**EXTRACT PROVIDED:**
=== Section Start ===

The synthesis here is not a moderate position between two extremes. It is a different kind of practice altogether: treating AI outputs as information rather than answers, and building organizational structures that preserve the human judgment the model is supposedly augmenting.
This means concrete procedural things. Important decisions should include deliberation that happens before the model is consulted, so that the team's independent views exist before the AI's framing can colonize them. Proposals generated by AI should have designated red-teamers — people whose explicit role is to find the failure modes, not to improve the output. The phrase "the model suggested this" should function as an attribution of source, not as an argument for the suggestion's validity.

=== Section End ===

**ACTIONS TO TAKE:**
1) Reproduce the dataset entries, substituting "Jobs" for each occurrence of "Empleos" and leaving everything else as it is.
2) Continue the passage on AI outputs and human judgment, picking up after its final sentence.
The passage on AI outputs and human judgment has no connection to the entries that follow it.

(Dataset entries)
=== Section Start ===

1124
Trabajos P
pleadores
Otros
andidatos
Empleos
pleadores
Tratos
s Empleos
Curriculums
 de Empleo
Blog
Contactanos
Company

=== Section End ===

**OUTPUTS IN ORDER:**
1)
1124
Trabajos P
pleadores
Otros
andidatos
Jobs
pleadores
Tratos
s Jobs
Curriculums
 de Empleo
Blog
Contactanos
Company

2)
None of this is pessimism about AI. The productivity gains are real, the tools are genuinely powerful, and pretending otherwise is its own kind of dishonesty. The question is not whether AI is capable but whether the organizations using it are still capable of independent thought. A tool can be excellent and still degrade the user's own capacities over time, if those capacities are never exercised. What never gets tested, atrophies.
The "AI psychosis" framing is provocative — perhaps too provocative. But the underlying observation it points at, that collective judgment can become dependent on a single external system in ways that are difficult to perceive from inside, is worth taking seriously. The organizations most at risk are not the ones that distrust AI. They are the ones that never thought to ask whether they should.